## Directions
Copy each line in the data below that contains the word "text".

[Opening Data for analysis section]

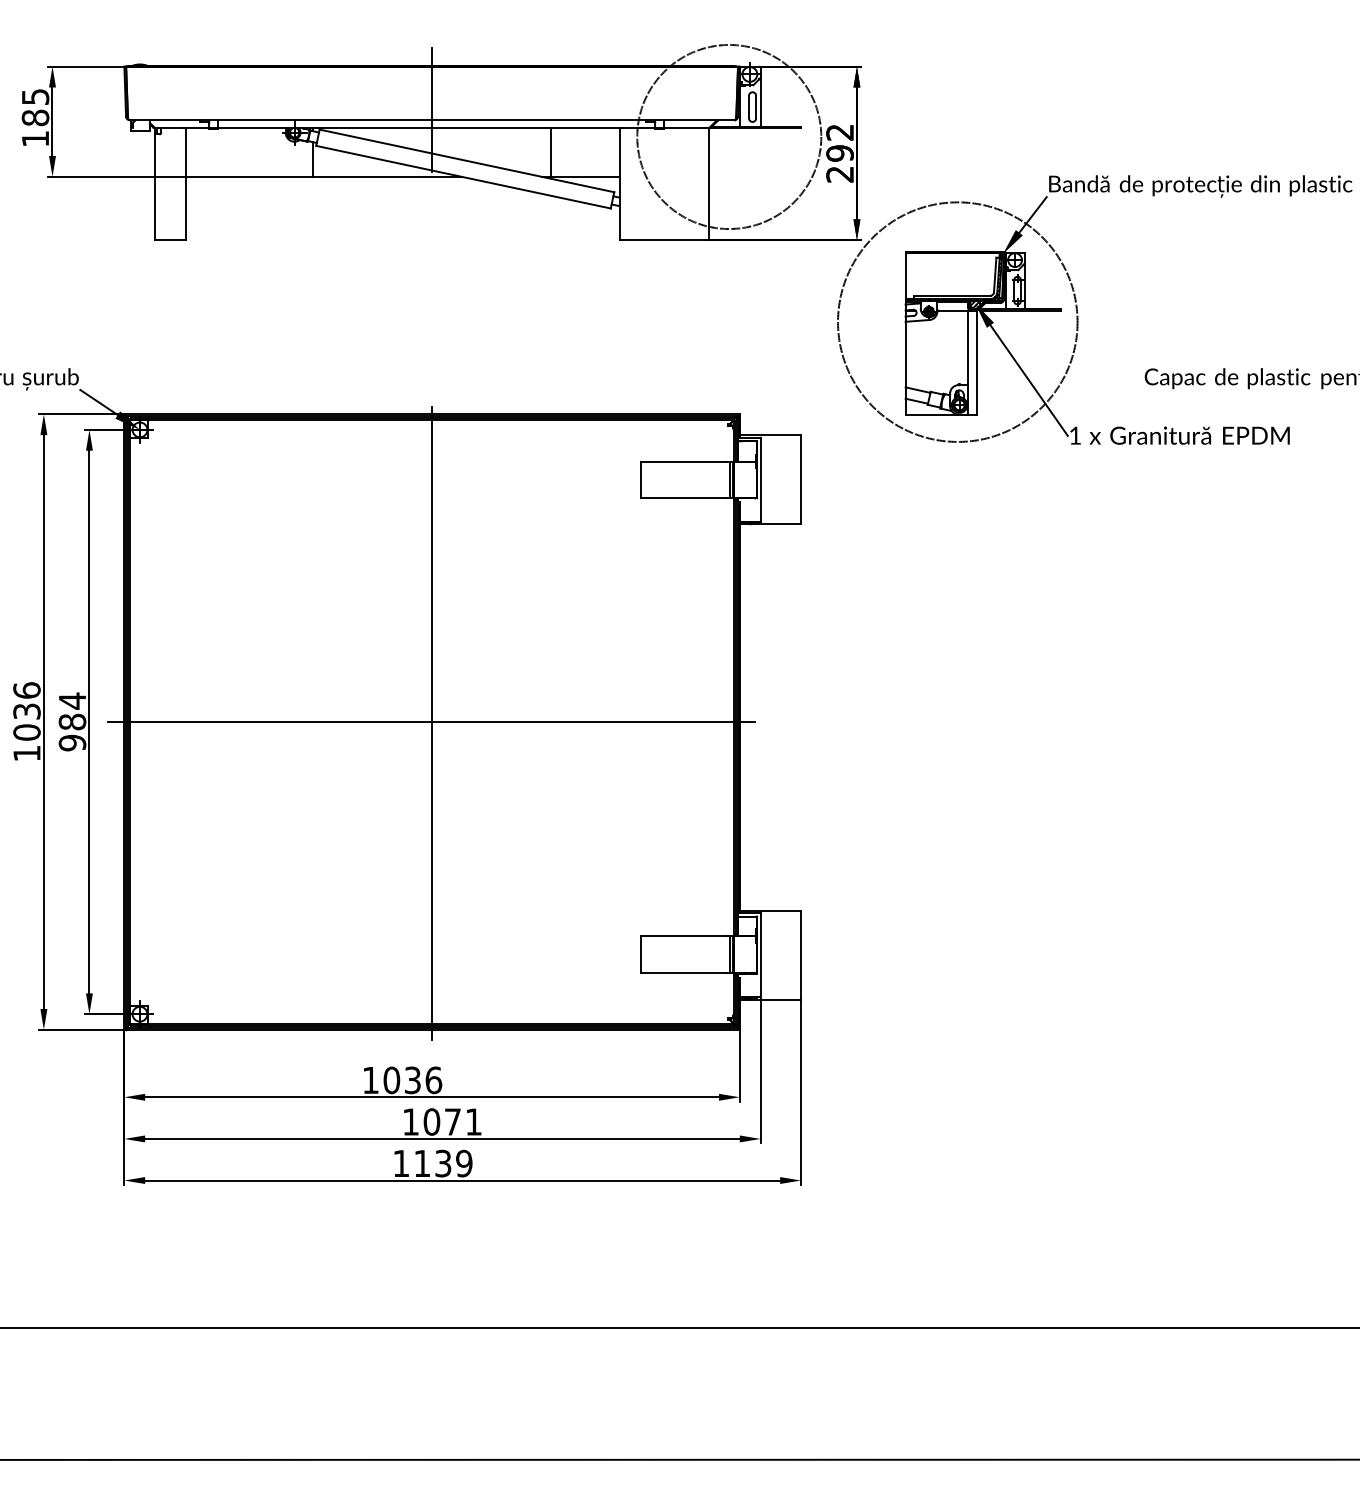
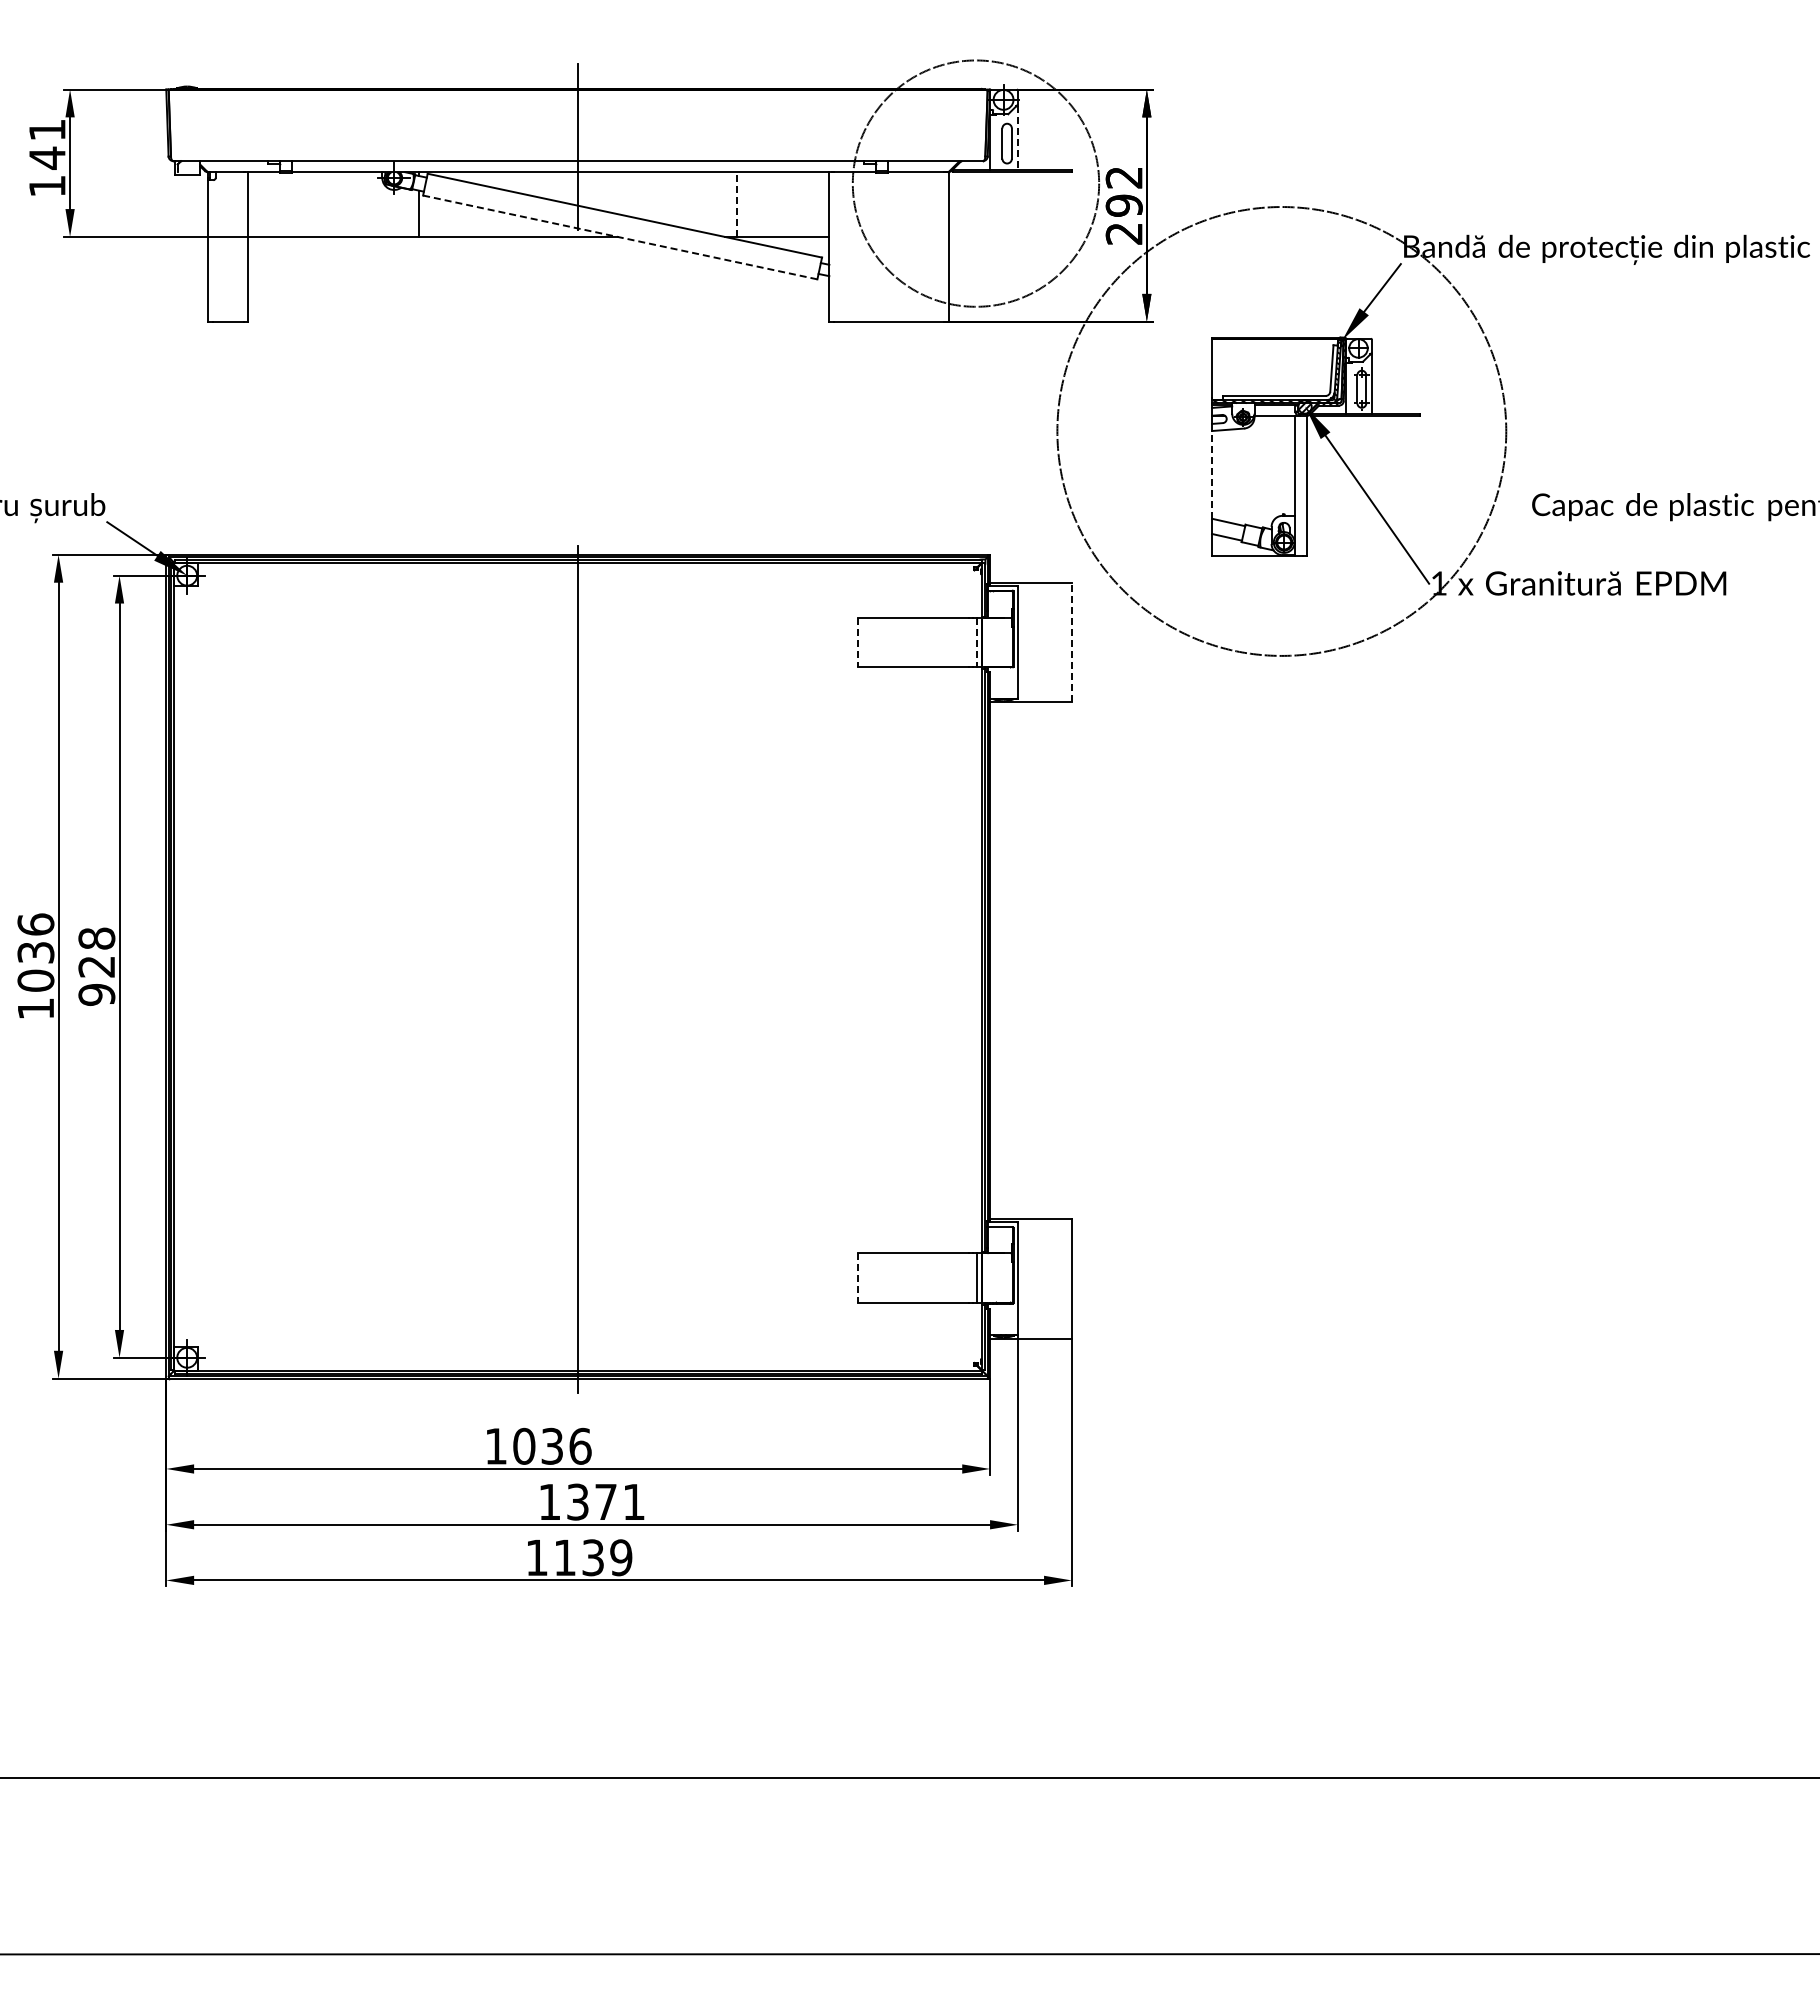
line: (760, 103) -> (1017, 138), solid -> dashed
text: (35, 107) -> (47, 144), 185 -> 141
line: (551, 152) -> (737, 204), solid -> dashed
line: (463, 177) -> (620, 237), solid -> dashed
circle: (957, 322) -> (1281, 431), size x1.4
line: (905, 354) -> (1212, 474), solid -> dashed
line: (641, 479) -> (858, 642), solid -> dashed
line: (729, 479) -> (976, 642), solid -> dashed
line: (800, 479) -> (1071, 642), solid -> dashed
text: (72, 711) -> (96, 952), 984 -> 928
line: (431, 721) -> (577, 966), removed
line: (641, 954) -> (858, 1277), solid -> dashed
text: (432, 1121) -> (578, 1501), 1071 -> 1371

[Closing Data for analysis section]

## Problem solution
text: (35, 107) -> (47, 144), 185 -> 141
text: (72, 711) -> (96, 952), 984 -> 928
text: (432, 1121) -> (578, 1501), 1071 -> 1371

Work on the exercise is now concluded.